Pieksen tut nicht weh, hilft aber Menschenleben zu retten

Gebrazhofen (gs) – Blutspenden heißt Leben retten. Aus diesem Grund sind am Mittwoch 237 Personen zur Blutspende-Aktion des DRK-Ortsvereins Leutkirch in die Turn- und Festhalle nach Gebrazhofen gekommen. Die Anzahl der Erstspender gestaltete sich gegenüber dem Vorjahr stark rückläufig. Von den Erschienen, mussten 19 Personen aus verschiedenen Gründen eine Absage an der Aktion erteilt werden. Somit konnte der Ortsverein Leutkirch, der vom Partner Gebrazhofen unterstützt wurde, 218 Konserven in die Blutspende-Zentrale nach Ulm senden. Unter den Freiwilligen haben sich beim Frühjahrs-Termin leider nur acht Erstspender befunden – im Vorjahr sind es immerhin 17 gewesen.

„Ich finde schade, dass nur acht Erstspender gekommen sind, da wir stets die Hoffnung haben, dass aus den Erstspendern, Mehrfachspender werden“, bedauerte Floribert Föhr, stellvertretender Vorsitzender des DRK-Ortsvereins Leutkirch, der sich bei allen Teilnehmenden bedankt.Erfreulicherweise kamen zum Termin viele treue Spender, die knappe 100 oder sogar über 100 Blutspenden nachweisen können. Darunter befand sich auch Gabi Gohr aus Leutkirch: „Heute habe ich meinen 98. Blutspende-Termin. Jetzt muss ich mich beeilen, dass ich den Hundertsten auch noch schaffe. Wenn alles klappt, mache ich das bei der Blutspende-Aktion in Seibranz“. Ilka Beckers aus Gebrazhofen spendete am Mittwoch, bereits zum 91. Mal ihren roten Saft. „Ich komme seit vielen Jahren, da man selber ja nie weiß, wie man irgendwann mal drankommt.

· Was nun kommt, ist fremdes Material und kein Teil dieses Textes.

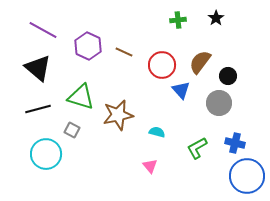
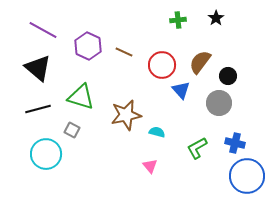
brown star: moved 8 px right
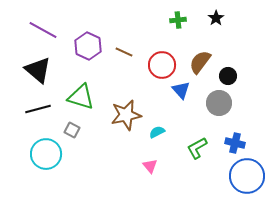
black triangle: moved 2 px down
cyan semicircle: rotated 42 degrees counterclockwise
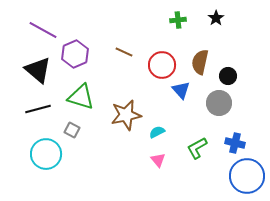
purple hexagon: moved 13 px left, 8 px down; rotated 12 degrees clockwise
brown semicircle: rotated 25 degrees counterclockwise
pink triangle: moved 8 px right, 6 px up
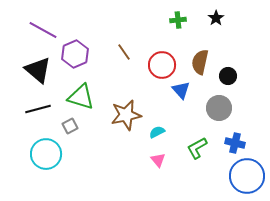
brown line: rotated 30 degrees clockwise
gray circle: moved 5 px down
gray square: moved 2 px left, 4 px up; rotated 35 degrees clockwise
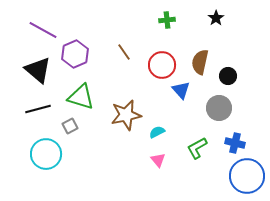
green cross: moved 11 px left
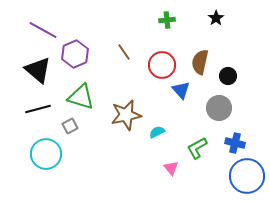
pink triangle: moved 13 px right, 8 px down
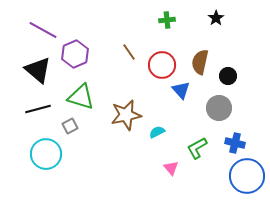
brown line: moved 5 px right
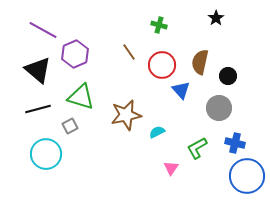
green cross: moved 8 px left, 5 px down; rotated 21 degrees clockwise
pink triangle: rotated 14 degrees clockwise
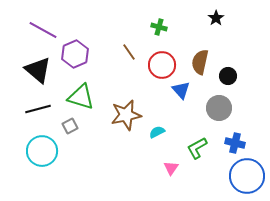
green cross: moved 2 px down
cyan circle: moved 4 px left, 3 px up
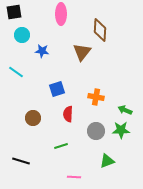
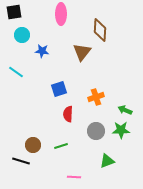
blue square: moved 2 px right
orange cross: rotated 28 degrees counterclockwise
brown circle: moved 27 px down
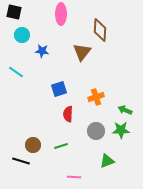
black square: rotated 21 degrees clockwise
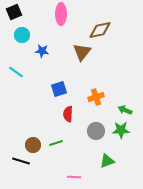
black square: rotated 35 degrees counterclockwise
brown diamond: rotated 75 degrees clockwise
green line: moved 5 px left, 3 px up
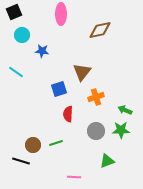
brown triangle: moved 20 px down
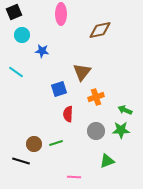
brown circle: moved 1 px right, 1 px up
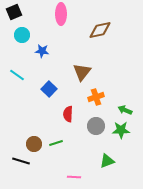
cyan line: moved 1 px right, 3 px down
blue square: moved 10 px left; rotated 28 degrees counterclockwise
gray circle: moved 5 px up
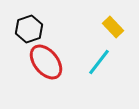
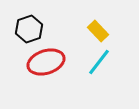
yellow rectangle: moved 15 px left, 4 px down
red ellipse: rotated 69 degrees counterclockwise
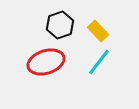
black hexagon: moved 31 px right, 4 px up
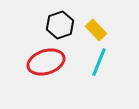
yellow rectangle: moved 2 px left, 1 px up
cyan line: rotated 16 degrees counterclockwise
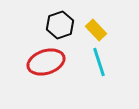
cyan line: rotated 40 degrees counterclockwise
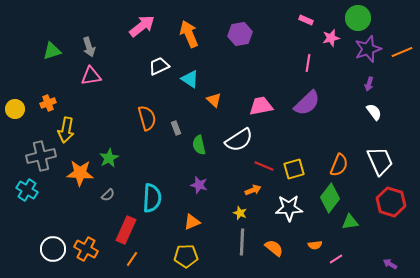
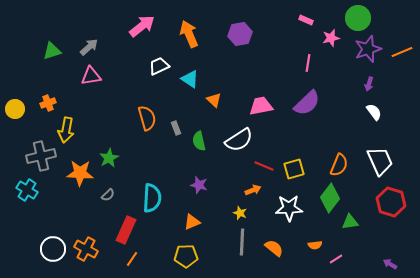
gray arrow at (89, 47): rotated 114 degrees counterclockwise
green semicircle at (199, 145): moved 4 px up
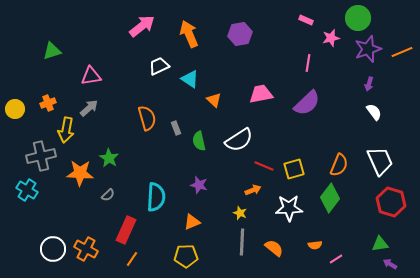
gray arrow at (89, 47): moved 61 px down
pink trapezoid at (261, 106): moved 12 px up
green star at (109, 158): rotated 12 degrees counterclockwise
cyan semicircle at (152, 198): moved 4 px right, 1 px up
green triangle at (350, 222): moved 30 px right, 22 px down
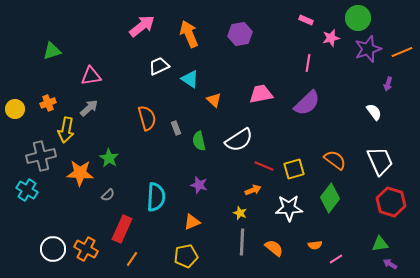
purple arrow at (369, 84): moved 19 px right
orange semicircle at (339, 165): moved 4 px left, 5 px up; rotated 75 degrees counterclockwise
red rectangle at (126, 230): moved 4 px left, 1 px up
yellow pentagon at (186, 256): rotated 10 degrees counterclockwise
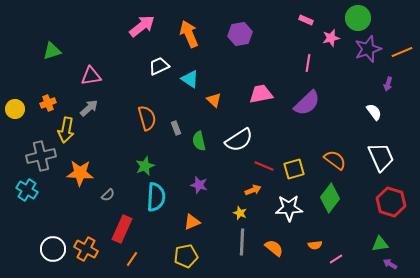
green star at (109, 158): moved 36 px right, 8 px down; rotated 18 degrees clockwise
white trapezoid at (380, 161): moved 1 px right, 4 px up
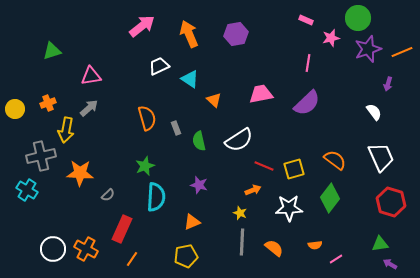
purple hexagon at (240, 34): moved 4 px left
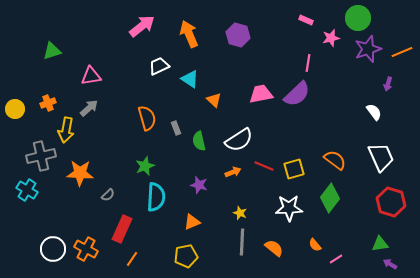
purple hexagon at (236, 34): moved 2 px right, 1 px down; rotated 25 degrees clockwise
purple semicircle at (307, 103): moved 10 px left, 9 px up
orange arrow at (253, 190): moved 20 px left, 18 px up
orange semicircle at (315, 245): rotated 56 degrees clockwise
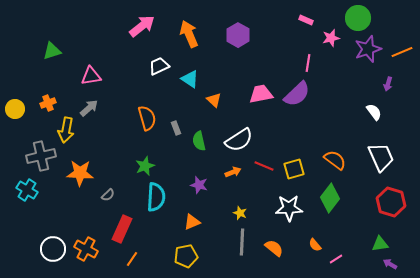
purple hexagon at (238, 35): rotated 15 degrees clockwise
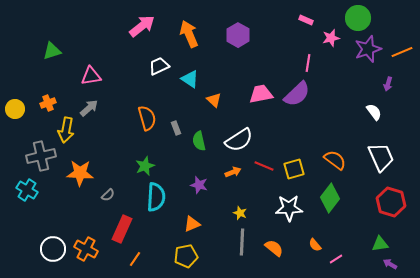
orange triangle at (192, 222): moved 2 px down
orange line at (132, 259): moved 3 px right
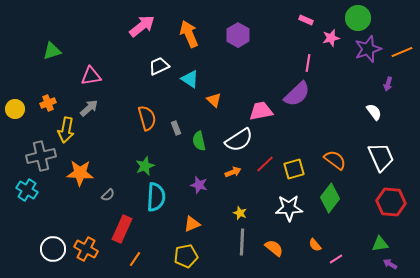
pink trapezoid at (261, 94): moved 17 px down
red line at (264, 166): moved 1 px right, 2 px up; rotated 66 degrees counterclockwise
red hexagon at (391, 202): rotated 12 degrees counterclockwise
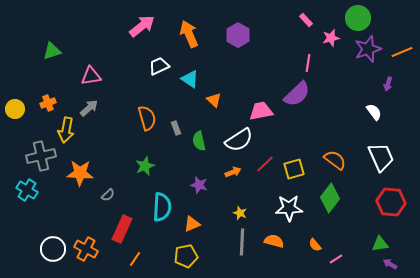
pink rectangle at (306, 20): rotated 24 degrees clockwise
cyan semicircle at (156, 197): moved 6 px right, 10 px down
orange semicircle at (274, 248): moved 7 px up; rotated 24 degrees counterclockwise
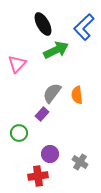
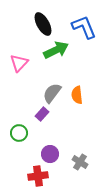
blue L-shape: rotated 112 degrees clockwise
pink triangle: moved 2 px right, 1 px up
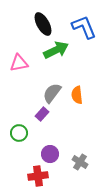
pink triangle: rotated 36 degrees clockwise
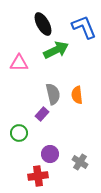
pink triangle: rotated 12 degrees clockwise
gray semicircle: moved 1 px right, 1 px down; rotated 130 degrees clockwise
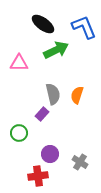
black ellipse: rotated 25 degrees counterclockwise
orange semicircle: rotated 24 degrees clockwise
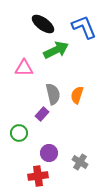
pink triangle: moved 5 px right, 5 px down
purple circle: moved 1 px left, 1 px up
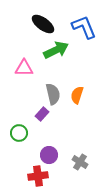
purple circle: moved 2 px down
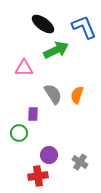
gray semicircle: rotated 20 degrees counterclockwise
purple rectangle: moved 9 px left; rotated 40 degrees counterclockwise
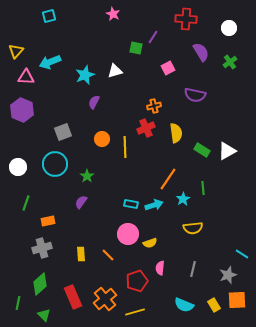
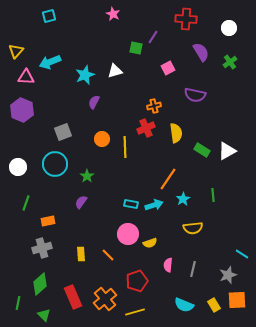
green line at (203, 188): moved 10 px right, 7 px down
pink semicircle at (160, 268): moved 8 px right, 3 px up
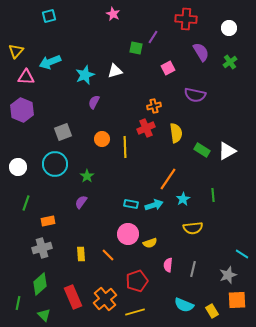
yellow rectangle at (214, 305): moved 2 px left, 6 px down
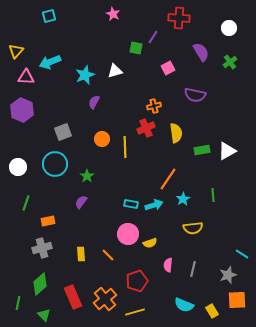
red cross at (186, 19): moved 7 px left, 1 px up
green rectangle at (202, 150): rotated 42 degrees counterclockwise
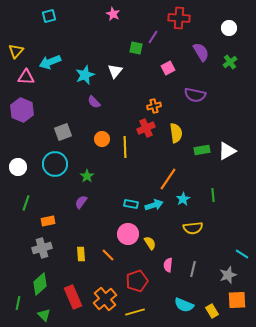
white triangle at (115, 71): rotated 35 degrees counterclockwise
purple semicircle at (94, 102): rotated 72 degrees counterclockwise
yellow semicircle at (150, 243): rotated 104 degrees counterclockwise
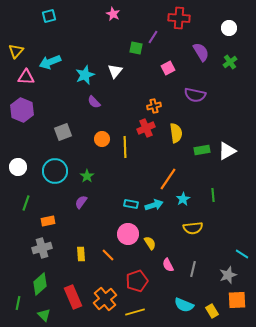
cyan circle at (55, 164): moved 7 px down
pink semicircle at (168, 265): rotated 32 degrees counterclockwise
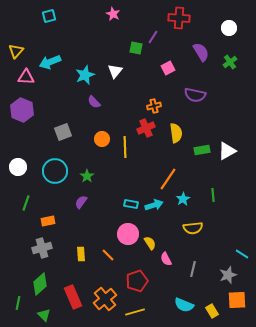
pink semicircle at (168, 265): moved 2 px left, 6 px up
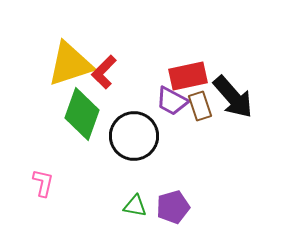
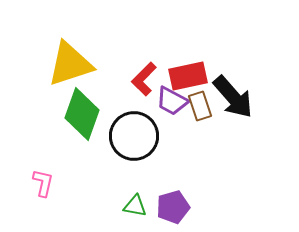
red L-shape: moved 40 px right, 7 px down
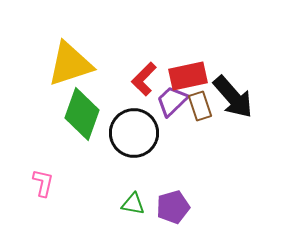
purple trapezoid: rotated 108 degrees clockwise
black circle: moved 3 px up
green triangle: moved 2 px left, 2 px up
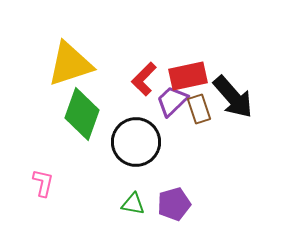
brown rectangle: moved 1 px left, 3 px down
black circle: moved 2 px right, 9 px down
purple pentagon: moved 1 px right, 3 px up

Allerdings werde ich aus Altersgründen meine 100. Blutspende nicht mehr hinbekommen. Ich mache jedoch noch solange weiter, wie es geht“. Mehrfachspender dürfen generell bis zu einem Alter von 73 Jahren Blut spenden. Georg Klein aus Leutkirch, der im Gegensatz zu den genannten Damen, zwar erst auf 46. Blutspenden zurückblicken kann erklärte: „Das ist immer wieder eine gute Gelegenheit, Gutes für die Allgemeinheit zu tun. Außerdem freue ich mich jedes Mal in Gebrazhofen auf den leckeren Wurstsalat. Und außerdem tut der Piekser nicht weh“. Für den reibungslosten Ablauf der Veranstaltung sorgten etwa 25 freiwillige Helfer des DRK-Ortsvereins Leutkirch. Mitorgansiert und abgewickelt wurde der Termin von Willi Löchle und seiner Frau Marlies, die sich Beide bereits seit über 20 Jahren für diese gute Sache einsetzen. Insgesamt zehn Mitglieder sowie vier Ärzte der Blutspende-Zentrale in Ulm sorgten sich um das Wohl der Freiwilligen.

Info: Die nächsten Blutspende-Termine in der Region finden am Freitag, 29. März in Kißlegg sowie am Dienstag, 2. April in Aitrach statt.

Bildunterschrift: Der Leutkircher Georg Klein spendet am Mittwoch in der Turn- und Festhalle in Gebrazhofen bereits zum 46. Mal sein Blut. Betreut wird er von Entnahmeschwester Angela Lange von der Blutspende-Zentrale Ulm.